Makeup Artists Changing the Face of Fashion Week
Designers aren't the only ones creating trends at Fashion Week.
Makeup artists are lending their own creative touches to fashion shows and are becoming as sought-after as the designers themselves. What's more, their decisions send ripples throughout the beauty industry, and influence what women will buy in the months to come.
"Makeup is an accessory to fashion," said François Nars, makeup artist and founder of Nars Cosmetics. "You buy a bag, you buy shoes, you put on eyeliner, you buy a lipstick, makeup compliments the clothes."
Nars believes there's more freedom for the makeup artist to be independent today.
Nars should know. He has been a leader in the trend, having started started his own cosmetics line in 1994 by selling a collection of 12 lipsticks to Barneys New York. Over the years, he's built his brand into a beauty empire, and his latest achievement was the opening of his first stand-alone makeup boutique in SoHo, which was opened on the eve of Fashion Week last Wednesday.

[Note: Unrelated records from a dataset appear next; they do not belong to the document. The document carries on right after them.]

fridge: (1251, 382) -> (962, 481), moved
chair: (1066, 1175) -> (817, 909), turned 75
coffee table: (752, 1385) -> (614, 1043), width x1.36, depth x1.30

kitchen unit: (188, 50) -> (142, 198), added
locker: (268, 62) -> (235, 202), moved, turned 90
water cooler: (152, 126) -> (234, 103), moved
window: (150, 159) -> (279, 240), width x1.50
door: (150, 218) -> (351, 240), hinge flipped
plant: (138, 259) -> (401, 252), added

"Compared to 20 years ago, this didn't exist," he said. "Makeup lines were more abstract, they were just a big name, we didn't know who was behind it. There was no MAC, there was no Bobbi Brown, there was no me, so we've come up with a whole new breed of lines."
"In my case, I take care of the line really well. I overlook everything. If a color comes out, they know it was designed by me, not just by chemists creating colors. It feels personal and that's what women like, there's a face to the brand," he said.
But even mass-market cosmetics companies are now associated with makeup artists with clout, and they are exerting their influence during Fashion Week.
Pat McGrath, a makeup artist who works exclusively with Procter & Gamble cosmetics brands such as Cover Girl, Max Factor and Dolce & Gabanna works on 32 fashion shows per fashion season. She creates each beauty look by "looking at the collection, the shapes, the tones, and [seeing] how we can take the characteristics in the collection and translate it into beauty."
Through collaborative and creative processes, designers, hair stylists and makeup artists work together to create cohesive and inspiring looks for the upcoming season. Prior to each runway show, the stylist coordinates looks for the runway and creates a line-up. At the hair and makeup test, the hair stylist, makeup artist and designer review the collection and collaborate with the designer to create an overall aesthetic.
"Everything works together, the makeup, the lighting, the choice of runway, it all works together to complete a beautiful picture," McGrath said.
But McGrath admits there is "a lot more interest" in the contributions makeup artists make to the shows.
"This year, we're seeing the neutral face and bold lips. There's a lot of drama around the eyes.""
"There are more backstage interviews, there's much more interest from the public," McGrath said backstage at J. Mendel.
The beauty industry is a "critical, influential part of fashion," says Steven Kolb, the Executive Director of Fashion Designers for America.
"When you look at a designer and their collection, the styling and the presentation of that collection is so dependent on the complete look. To have the right makeup and hair, that is an extension of the collection or that aesthetic, is really important."
Mercedes-Benz Fashion Week becomes an arena for new beauty concepts and trends to develop.
"This year, we're seeing the neutral face and bold lips," NPD Group Beauty Analyst Karen Grant. "There's a lot of drama around the eyes."
Still, it traditionally takes a while before these trends trickle down to the average consumer.
First, the looks on the runway will be embraced by the early adopters, smaller brands, and high-end stores. But with consumers and brands better connected to each other thanks to social media and fashion bloggers, the timeframe may become more condensed.
"Tom Ford came out of a niche market selling to Bergdorf, Saks , on top of trend and made a statement launching a lipstick collection when lips weren't that pronounced," Grant said, speaking about Ford's launch of a lip color collection last year.
"A year later, we're seeing a move away from lip gloss to lip color. The trends are not always immediate. Consumers are cautious of what the product is," Grant said.
And these trends move in cycles. In fact, it was the makeup artists in the tents that initially propelled the lip gloss market.
"Lip gloss was in the kid's category," Grant said. "Today, it's a $200 million category because makeup artists showed us how to wear lip gloss and lip color."
"Applicators, brushes, and primer didn't exist before the makeup artists showed us we needed it," said Grant. "A common person can look like a movie star or runway model. There's no more ivory tower, the makeup artist has helped bring down that wall."